Why is this? How is it that so many people who once prided themselves on concern for civil liberties and civil rights and on a healthy, endemic suspicion of the FBI are so amiable acquiescing in what is going on? Why are so many journalists letting themselves be played like violins? The irony is rich, at least if you are over a certain age: liberal intellectuals walking around explaining that while they may not like all of the FBI's methods, they certainly approve of its objectives.

God knows, we ourselves are prepared to believe the worst -- and probably then some -- on the subject of government officials' being on the take. Plenty of them have been demonstrated to be. Plenty more will follow. And the fact is that the whole ambiance of the Congress rests on a system of trades and transactions that, if not downright corrupt, are at best morally ambiguous. But more than the usual smugness and self-satisfaction that people feel when these things come out about public officials has been in evidence this time, more than the usual glee in comfirming that "they" are all a bunch of crooks, etc. There is also a new element: the collective, heavy sigh that after Watergate you would have thought things would be different.

It is this sense of the monstrous outrage of it all, the scandal that in these post-Watergate years politicians could still be ankle-deep in dirty money, that is sometimes invoked to justify the cut procedural corners -- a clop to due process here, a sloppy unproven charge there. But has everyone forgotten so soon that Watergate was about more than one kind of corruption? It was not just (or even principally) about campaign-fund and other money scandals. And it was not just about people's using their high office to acquire more power or wealth or whatever it was they were collecting that week. It was also -- and in its most sinister aspects -- precisely about the abuse of power by federal law-enforcement authorities, authorities who are granted extraordinary rights and privileges in the society on the premise that they will use them in decent, legal and constitutional ways. Using the funds and the police power of the FBI and the Justice Department to stalk, tempt and (possibly) entrap people in criminal acts and then -- without so much as bringing charges against them -- disclosing great chunks of the "evidence" to the public is such an abuse.

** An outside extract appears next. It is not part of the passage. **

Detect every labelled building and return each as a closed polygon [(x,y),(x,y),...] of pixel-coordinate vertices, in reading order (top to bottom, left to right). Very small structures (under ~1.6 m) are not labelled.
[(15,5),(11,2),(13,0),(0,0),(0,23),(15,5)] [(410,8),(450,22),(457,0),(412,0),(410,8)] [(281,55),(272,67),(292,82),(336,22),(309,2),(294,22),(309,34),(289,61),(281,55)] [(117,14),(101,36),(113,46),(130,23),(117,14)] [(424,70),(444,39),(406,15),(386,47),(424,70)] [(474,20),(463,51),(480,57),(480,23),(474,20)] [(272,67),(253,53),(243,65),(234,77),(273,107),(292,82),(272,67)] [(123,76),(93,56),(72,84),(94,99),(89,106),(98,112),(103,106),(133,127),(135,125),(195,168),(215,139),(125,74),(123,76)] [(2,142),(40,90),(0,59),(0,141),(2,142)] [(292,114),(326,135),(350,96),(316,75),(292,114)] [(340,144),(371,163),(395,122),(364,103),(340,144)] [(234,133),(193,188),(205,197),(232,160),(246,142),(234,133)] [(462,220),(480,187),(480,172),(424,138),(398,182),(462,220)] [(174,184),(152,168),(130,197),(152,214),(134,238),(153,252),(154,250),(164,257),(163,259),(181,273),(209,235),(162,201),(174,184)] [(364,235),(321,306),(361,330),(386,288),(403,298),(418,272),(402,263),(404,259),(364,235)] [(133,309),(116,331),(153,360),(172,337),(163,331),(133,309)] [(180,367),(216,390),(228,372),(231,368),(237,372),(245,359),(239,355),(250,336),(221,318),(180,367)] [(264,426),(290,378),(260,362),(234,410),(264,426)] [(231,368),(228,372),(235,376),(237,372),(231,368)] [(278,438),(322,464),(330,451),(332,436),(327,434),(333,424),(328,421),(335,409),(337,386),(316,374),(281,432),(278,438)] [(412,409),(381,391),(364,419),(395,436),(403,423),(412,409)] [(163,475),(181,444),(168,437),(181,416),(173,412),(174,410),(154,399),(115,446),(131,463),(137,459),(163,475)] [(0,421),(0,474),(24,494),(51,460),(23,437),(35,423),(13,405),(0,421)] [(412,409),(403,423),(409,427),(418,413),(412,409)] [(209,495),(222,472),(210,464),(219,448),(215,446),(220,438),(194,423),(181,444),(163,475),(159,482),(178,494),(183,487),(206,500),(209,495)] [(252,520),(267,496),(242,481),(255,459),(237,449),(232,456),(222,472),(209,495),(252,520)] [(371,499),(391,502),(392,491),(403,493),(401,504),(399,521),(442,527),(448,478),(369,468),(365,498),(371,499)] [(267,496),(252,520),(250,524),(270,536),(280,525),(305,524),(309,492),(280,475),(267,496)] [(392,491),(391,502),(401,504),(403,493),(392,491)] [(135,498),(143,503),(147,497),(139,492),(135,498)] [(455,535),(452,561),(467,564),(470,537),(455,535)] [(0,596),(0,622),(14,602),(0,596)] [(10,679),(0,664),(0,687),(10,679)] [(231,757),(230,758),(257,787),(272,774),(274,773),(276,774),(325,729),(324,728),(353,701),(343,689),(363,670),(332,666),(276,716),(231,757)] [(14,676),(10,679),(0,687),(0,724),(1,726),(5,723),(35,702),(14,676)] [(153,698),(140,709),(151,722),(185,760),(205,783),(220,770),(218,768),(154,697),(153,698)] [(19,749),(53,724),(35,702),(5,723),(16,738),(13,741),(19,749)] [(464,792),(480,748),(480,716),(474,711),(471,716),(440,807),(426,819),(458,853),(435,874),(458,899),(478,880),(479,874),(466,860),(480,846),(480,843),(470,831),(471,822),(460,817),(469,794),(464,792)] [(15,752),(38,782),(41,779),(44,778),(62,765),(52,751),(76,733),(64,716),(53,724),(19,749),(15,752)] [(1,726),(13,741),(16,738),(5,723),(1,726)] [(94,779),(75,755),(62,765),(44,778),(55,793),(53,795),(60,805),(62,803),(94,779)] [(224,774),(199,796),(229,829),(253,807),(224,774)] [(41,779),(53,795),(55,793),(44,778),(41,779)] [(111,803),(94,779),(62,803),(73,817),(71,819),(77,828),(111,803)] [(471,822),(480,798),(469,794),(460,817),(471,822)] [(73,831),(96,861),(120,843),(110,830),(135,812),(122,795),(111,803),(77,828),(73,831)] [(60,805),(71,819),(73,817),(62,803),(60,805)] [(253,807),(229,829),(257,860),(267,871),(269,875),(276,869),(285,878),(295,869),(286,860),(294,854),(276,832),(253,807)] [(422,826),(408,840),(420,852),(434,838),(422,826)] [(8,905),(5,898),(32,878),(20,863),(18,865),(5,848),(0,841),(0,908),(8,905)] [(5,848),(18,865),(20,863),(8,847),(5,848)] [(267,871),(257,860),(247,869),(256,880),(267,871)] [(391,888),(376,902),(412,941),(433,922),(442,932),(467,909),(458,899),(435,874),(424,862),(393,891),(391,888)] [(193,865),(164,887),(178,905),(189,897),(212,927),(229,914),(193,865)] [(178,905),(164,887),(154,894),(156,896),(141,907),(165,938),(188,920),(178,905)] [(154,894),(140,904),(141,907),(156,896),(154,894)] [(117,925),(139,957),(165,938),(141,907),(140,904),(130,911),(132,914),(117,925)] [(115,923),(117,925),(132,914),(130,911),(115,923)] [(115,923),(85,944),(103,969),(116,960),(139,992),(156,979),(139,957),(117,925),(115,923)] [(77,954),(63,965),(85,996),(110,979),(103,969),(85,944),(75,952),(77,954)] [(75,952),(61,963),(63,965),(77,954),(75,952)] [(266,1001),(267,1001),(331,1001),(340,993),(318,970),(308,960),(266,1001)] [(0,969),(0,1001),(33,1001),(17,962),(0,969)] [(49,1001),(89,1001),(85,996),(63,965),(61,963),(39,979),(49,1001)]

What we are saying is that this seems to be a story not just of one kind of official corruption, but of two. There is the corruption of bribes, payoffs, extortion and the rest that are alleged in the FBI leaks, and there is the corruption of the FBI's campaign of pre-trial character assassination itself, an abuse of the police power that, in the scale of things, we would regard as probably more dangerous to people's well-being than the money-corruption being charged. Don't get us wrong: we're not for either. We simply find it disturbing and baffling that so many people who knew what was wrong with any number of previous FBI involvements in provocations, campaigns to discredit public figures, infiltration and press leaks that could destroy a reputation in a way you could never repair are merely dismissing the protests as some over-finicky concern for civil liberties, rather than insisting that this time the bureau play by the rules. Yes, we know the press has a role in this. The press has been at once too aggressive in airing the unproven charges and too reticent about tracking down their purpose and their source. That is a large part of what is wrong.